§ Instructions for the task: Look through the lines below for the word "Ismaïlia", and copy every line that has it.

[Opening Data extracts section]

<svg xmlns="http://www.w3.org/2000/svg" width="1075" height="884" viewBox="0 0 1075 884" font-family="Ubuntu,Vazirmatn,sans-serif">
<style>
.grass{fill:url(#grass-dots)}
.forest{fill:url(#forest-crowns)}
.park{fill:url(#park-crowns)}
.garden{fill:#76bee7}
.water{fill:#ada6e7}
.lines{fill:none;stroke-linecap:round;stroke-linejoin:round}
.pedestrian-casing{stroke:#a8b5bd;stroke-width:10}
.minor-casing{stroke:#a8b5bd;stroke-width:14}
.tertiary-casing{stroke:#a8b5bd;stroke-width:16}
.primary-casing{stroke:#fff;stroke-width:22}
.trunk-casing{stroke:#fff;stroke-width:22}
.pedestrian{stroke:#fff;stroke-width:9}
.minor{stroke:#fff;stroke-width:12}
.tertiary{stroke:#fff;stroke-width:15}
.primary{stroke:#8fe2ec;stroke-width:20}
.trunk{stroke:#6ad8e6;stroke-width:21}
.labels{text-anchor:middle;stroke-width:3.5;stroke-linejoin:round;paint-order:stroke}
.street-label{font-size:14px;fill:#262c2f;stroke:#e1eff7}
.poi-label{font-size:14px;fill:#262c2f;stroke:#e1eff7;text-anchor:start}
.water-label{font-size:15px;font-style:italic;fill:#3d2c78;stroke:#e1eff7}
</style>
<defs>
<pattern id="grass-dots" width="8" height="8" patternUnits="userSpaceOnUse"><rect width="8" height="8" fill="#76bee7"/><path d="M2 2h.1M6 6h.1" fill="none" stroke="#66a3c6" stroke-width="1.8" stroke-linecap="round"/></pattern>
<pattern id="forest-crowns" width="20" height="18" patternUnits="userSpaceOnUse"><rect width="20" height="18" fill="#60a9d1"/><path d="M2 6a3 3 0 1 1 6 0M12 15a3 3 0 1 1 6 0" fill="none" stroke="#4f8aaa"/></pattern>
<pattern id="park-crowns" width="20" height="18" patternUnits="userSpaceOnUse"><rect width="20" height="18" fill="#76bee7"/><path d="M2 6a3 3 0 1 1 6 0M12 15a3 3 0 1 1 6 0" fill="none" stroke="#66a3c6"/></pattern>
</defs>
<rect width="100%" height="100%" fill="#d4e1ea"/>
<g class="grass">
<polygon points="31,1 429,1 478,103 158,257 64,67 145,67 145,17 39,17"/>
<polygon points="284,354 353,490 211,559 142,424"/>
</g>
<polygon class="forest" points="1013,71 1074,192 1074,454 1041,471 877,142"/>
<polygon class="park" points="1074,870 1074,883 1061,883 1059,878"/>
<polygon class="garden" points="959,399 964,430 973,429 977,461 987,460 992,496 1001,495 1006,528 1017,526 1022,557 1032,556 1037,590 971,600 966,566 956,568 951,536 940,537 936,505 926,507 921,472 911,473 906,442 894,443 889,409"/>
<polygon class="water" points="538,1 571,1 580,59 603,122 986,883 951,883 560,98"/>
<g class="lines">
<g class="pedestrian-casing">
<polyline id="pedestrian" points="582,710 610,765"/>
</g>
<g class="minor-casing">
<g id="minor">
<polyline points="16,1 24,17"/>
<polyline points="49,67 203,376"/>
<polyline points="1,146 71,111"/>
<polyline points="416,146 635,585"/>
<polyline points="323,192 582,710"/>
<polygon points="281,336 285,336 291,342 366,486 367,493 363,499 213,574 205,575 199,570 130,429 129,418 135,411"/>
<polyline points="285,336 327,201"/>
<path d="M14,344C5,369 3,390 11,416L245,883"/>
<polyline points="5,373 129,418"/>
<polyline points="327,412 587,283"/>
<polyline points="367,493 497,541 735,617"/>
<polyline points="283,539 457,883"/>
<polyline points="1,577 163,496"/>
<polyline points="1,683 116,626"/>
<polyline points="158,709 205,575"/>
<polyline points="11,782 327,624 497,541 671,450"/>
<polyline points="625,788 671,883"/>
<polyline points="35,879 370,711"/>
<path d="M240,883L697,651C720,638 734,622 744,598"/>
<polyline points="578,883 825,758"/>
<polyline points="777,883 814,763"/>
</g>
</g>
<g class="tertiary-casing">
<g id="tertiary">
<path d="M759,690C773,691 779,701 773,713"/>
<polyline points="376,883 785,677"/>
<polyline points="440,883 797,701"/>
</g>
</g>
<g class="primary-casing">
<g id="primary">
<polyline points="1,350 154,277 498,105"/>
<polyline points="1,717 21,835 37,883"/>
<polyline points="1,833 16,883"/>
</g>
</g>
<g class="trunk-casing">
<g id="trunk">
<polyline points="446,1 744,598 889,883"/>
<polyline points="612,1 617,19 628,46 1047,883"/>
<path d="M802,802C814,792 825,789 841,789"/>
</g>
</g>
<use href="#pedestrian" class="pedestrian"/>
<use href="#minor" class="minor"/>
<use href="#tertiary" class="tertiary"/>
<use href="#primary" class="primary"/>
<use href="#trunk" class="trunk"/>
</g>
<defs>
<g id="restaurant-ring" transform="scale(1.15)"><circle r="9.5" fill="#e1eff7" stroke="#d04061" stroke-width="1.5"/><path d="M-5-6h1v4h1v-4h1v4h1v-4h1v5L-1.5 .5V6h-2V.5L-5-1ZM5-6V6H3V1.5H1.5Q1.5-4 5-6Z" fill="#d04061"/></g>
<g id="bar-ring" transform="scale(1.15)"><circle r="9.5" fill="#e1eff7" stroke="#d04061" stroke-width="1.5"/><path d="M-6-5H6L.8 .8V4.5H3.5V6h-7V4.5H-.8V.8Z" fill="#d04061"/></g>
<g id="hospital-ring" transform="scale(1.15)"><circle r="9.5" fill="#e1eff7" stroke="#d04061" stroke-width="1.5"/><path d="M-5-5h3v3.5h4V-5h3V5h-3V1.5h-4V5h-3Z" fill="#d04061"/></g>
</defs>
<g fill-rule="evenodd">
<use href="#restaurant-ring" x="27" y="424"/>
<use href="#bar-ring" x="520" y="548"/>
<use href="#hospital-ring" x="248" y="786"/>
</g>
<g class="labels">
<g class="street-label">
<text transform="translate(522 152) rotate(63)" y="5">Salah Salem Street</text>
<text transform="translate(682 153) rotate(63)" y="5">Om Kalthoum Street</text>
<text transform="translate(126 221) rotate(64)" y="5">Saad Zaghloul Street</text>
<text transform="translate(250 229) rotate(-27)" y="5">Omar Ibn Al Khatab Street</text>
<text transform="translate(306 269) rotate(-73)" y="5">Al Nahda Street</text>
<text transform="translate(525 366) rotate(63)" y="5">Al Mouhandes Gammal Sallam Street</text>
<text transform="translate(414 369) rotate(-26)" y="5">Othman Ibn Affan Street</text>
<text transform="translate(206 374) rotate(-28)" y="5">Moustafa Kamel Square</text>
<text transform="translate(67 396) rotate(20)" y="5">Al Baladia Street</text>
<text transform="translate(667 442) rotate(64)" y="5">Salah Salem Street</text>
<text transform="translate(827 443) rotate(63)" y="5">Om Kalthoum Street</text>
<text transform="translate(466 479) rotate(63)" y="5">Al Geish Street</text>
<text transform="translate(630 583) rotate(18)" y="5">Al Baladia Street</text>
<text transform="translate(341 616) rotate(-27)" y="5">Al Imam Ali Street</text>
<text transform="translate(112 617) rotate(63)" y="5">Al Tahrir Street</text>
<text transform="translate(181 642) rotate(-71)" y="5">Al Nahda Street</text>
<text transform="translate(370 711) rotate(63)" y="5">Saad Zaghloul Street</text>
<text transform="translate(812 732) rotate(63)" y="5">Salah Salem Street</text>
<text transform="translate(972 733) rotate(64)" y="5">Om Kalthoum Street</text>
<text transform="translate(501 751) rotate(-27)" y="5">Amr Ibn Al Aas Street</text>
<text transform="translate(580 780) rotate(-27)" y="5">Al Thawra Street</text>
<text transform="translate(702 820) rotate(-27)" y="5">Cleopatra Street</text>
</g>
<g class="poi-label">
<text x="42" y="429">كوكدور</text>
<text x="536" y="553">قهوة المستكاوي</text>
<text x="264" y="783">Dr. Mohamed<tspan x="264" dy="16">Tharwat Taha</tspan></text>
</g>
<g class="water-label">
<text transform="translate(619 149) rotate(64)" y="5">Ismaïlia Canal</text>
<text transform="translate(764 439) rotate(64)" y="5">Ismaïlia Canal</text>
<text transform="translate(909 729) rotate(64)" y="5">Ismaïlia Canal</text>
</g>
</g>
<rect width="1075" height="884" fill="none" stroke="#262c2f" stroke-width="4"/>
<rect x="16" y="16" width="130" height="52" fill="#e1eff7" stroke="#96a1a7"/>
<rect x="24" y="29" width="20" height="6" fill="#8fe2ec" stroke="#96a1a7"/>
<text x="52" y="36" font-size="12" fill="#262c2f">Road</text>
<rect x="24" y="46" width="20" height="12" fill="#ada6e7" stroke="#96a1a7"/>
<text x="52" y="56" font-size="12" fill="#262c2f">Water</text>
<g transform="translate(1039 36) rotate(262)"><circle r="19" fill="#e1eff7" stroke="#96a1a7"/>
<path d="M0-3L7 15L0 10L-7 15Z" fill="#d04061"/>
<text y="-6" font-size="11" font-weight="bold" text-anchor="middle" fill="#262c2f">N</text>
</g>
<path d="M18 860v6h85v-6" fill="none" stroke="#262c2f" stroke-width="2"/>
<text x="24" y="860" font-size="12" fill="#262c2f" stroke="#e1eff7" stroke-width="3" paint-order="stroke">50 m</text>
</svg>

[Closing Data extracts section]

§ Answer space:
<text transform="translate(619 149) rotate(64)" y="5">Ismaïlia Canal</text>
<text transform="translate(764 439) rotate(64)" y="5">Ismaïlia Canal</text>
<text transform="translate(909 729) rotate(64)" y="5">Ismaïlia Canal</text>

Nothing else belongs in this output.